Passage:
════════

The Dutch were the first to introduce the plantation system in Ghana about the beginning of the eighteenth century. Dickson (1969) reports the establishment or attempted establishment of several Dutch plantations near the coast during the eighteenth and nineteenth centuries. Other plantations included those established by German, British, and other European interests about the end of the nineteenth century and in the early decades of the twentieth century, particularly after the passing of the Oil Palm Ordinance of 1913, when "Numerous oil-palm plantations [including those at Butre, Sese, and Winneba] were made" (Dickson 1969: 148). The Ordinance empowered the government to grant a mill operator the exclusive right to extract oil, by mechanical means, from the pericarp of palm fruits produced within 16 km of the mill. But the plantation system failed to gain a significant hold, partly because of the internal political insecurity engendered by inter-tribal warfare and by rivalry among the European powers seeking territorial hegemony, and also because of the negative attitude towards the system by the British Crown, which, from about 1850 onwards, gained the upper hand in the European struggle to colonize Ghana (Dickson 1969; Howard 1978).

It appears that, despite pressure by external private commercial interests, plantations were not very much favoured by the dominant British colonial administration. This was partly because of the fear that, by dispossessing the owners of their land, the extensive land acquisitions necessary for the plantations would alienate the peasants, seriously disrupt their export production system, and precipitate local opposition of the kind provoked by the abortive Crown Lands Bill of 1894 and the Land Bill of 1897, which sought to vest in the British Crown all "waste" or unoccupied lands, forest lands, and minerals. Another reason was the conviction among British government advisers that the indigenous small-scale peasant farming system was more resilient economically than the exotic large plantations. Furthermore, the peasant system was considered to be a tried and inexpensive method of producing tropical export crops. The official ambivalence towards the plantation system had been reinforced by a decision much later against the system at a conference on the West African oil-palm industry in 1926 in Nigeria (Shepherd 1936; La-Anyane 1961, 1963; Johnson 1964; Usoro 1974; Udo 1982; Kotey 1990). Consequently, plantations did not make much impact on the environment and agricultural production during the colonial era in Ghana.

The inability of peasant production to keep pace with the growing demand for palm oil and other agricultural products arose from the rapidly expanding population, the government's import-substitution policy, and its desire for accelerated socio-economic improvements. After 1957, during the post-independence period, there was a policy change involving greater emphasis on the plantation system centred on the oil-palm and rubber, Hevea brasiliensis (Ghana Office of the Planning Commission 1964; Ghana, Republic of, 1987; ILO 1989; Ministry of Agriculture 1990). The policy change, up to the time of the 1966 military coup d'etat, favoured state-owned and state-operated plantations.

════════

Information supplied:
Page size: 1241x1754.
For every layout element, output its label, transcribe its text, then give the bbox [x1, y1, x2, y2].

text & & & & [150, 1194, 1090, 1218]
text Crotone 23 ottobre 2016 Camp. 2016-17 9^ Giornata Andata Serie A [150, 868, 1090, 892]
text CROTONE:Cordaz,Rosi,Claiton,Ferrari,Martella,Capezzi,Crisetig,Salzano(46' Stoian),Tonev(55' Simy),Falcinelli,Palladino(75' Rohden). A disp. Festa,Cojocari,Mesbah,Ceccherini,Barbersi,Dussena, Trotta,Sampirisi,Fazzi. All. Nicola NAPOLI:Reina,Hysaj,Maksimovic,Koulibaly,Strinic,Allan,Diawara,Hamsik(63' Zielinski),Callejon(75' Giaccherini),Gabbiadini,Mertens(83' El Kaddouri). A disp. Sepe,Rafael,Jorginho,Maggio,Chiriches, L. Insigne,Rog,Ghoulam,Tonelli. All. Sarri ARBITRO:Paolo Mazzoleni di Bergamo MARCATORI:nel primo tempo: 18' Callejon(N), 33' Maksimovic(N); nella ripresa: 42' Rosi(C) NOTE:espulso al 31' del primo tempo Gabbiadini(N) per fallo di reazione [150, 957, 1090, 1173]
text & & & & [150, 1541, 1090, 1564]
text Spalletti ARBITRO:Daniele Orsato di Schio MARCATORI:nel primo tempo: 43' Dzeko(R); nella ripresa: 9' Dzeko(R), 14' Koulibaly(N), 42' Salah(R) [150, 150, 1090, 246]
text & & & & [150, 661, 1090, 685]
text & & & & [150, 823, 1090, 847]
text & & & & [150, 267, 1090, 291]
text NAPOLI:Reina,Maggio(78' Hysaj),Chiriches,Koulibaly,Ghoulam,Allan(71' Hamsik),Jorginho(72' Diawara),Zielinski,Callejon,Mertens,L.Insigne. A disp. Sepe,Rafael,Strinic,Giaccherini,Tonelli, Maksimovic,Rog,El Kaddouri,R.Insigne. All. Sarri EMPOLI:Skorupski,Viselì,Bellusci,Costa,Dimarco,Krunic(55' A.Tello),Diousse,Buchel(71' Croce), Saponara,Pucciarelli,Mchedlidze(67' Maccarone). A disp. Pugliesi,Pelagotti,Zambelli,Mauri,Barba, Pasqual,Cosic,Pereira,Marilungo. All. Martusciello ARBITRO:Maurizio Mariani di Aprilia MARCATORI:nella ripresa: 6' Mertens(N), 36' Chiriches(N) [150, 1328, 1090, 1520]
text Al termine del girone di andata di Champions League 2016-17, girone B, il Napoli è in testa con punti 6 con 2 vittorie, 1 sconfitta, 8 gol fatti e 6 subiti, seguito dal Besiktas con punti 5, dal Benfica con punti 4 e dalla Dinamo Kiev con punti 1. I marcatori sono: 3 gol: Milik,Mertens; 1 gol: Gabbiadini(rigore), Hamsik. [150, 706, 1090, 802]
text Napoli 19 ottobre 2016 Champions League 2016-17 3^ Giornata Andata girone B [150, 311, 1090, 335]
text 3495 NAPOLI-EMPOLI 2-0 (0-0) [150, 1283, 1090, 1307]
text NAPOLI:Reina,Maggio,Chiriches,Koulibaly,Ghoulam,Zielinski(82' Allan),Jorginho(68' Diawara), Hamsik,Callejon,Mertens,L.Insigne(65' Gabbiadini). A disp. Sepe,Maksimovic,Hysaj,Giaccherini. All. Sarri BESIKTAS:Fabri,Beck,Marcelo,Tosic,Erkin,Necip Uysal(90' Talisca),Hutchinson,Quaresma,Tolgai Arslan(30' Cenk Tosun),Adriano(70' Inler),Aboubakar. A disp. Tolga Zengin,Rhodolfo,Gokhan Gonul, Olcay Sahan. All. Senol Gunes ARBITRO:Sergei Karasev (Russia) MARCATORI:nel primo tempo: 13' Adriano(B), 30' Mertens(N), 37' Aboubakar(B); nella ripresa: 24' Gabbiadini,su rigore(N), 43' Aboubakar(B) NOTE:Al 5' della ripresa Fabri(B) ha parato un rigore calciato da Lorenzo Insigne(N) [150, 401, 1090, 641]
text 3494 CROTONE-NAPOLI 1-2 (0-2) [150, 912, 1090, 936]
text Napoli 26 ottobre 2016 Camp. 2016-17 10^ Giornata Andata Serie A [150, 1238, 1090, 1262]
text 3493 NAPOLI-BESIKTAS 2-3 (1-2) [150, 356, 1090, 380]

════════

Task set:
(1) Under the Oil Palm Ordinance of 1913, what right could the government grant a mill operator, according to the passage on plantations in Ghana?
(2) Which places does the passage on plantations in Ghana name as sites of the oil-palm plantations made after the Oil Palm Ordinance of 1913?
(3) Write the next part of the passage on plantations in Ghana, starting after its final sentence.

Responses:
(1) The exclusive right to extract oil, by mechanical means, from the pericarp of palm fruits produced within 16 km of the mill.

(2) Butre, Sese, and Winneba.

(3)
However, mainly because of capital constraints, political interference, poor planning, mismanagement, and the rigidity of the centralized state control system, these state-owned farms did not prove economically viable (Miracle and Seidman 1968). They succeeded only in worsening rural living conditions by dispossessing the peasants of their most fundamental natural resource, the land, with little or no compensation (Gyasi forthcoming), and by the deforestation and other forms of ecological and economic disturbance associated with the removal of natural vegetation to make room for monocultural plantations (Gyasi 1990). Subsequently, some of the state plantations were sold. Others were abandoned, sometimes after felling of the palms, a practice that invariably left behind derived savanna or even grass in place of the original forest cover, as in the case of Kwamoso, 60 km north-east of Accra. Attempts were made to reorganize the remaining plantations into viable economic units under decentralized state control.

On the whole, however, the new policy, especially after the 1981 coup d'etat and the subsequent liberalization of the economic system, has sought to promote plantations through private enterprise, foreignaided government ventures, and joint government-private projects. The resultant plantations include the three major ones established by the government-owned but foreign-assisted Ghana Oil Palm Development Co. (GOPDC) located around Kwae; the government/privately owned Twifo Oil Palm Plantations Ltd. (TOPP) located around Twifo Praso/Ntafrewaso; and the government/privately owed Benso Oil Palm Plantations Ltd. (BOPP) located around Benso/Adum Banso (fig. 18.1). They were to grow oil-palms for the purpose of producing oil from the fruit of the palm, "probably the heaviest producer of vegetable fats" (Van Royen 1954: 166). This agro-industrial crop, which has a wide variety of uses, was a leading foreign exchange earner for Ghana, mainly on the basis of small-scale peasant production in an oil-palm belt near the littoral, from about the mid-nineteenth century to the beginnings of the twentieth century (Gyasi 1992a).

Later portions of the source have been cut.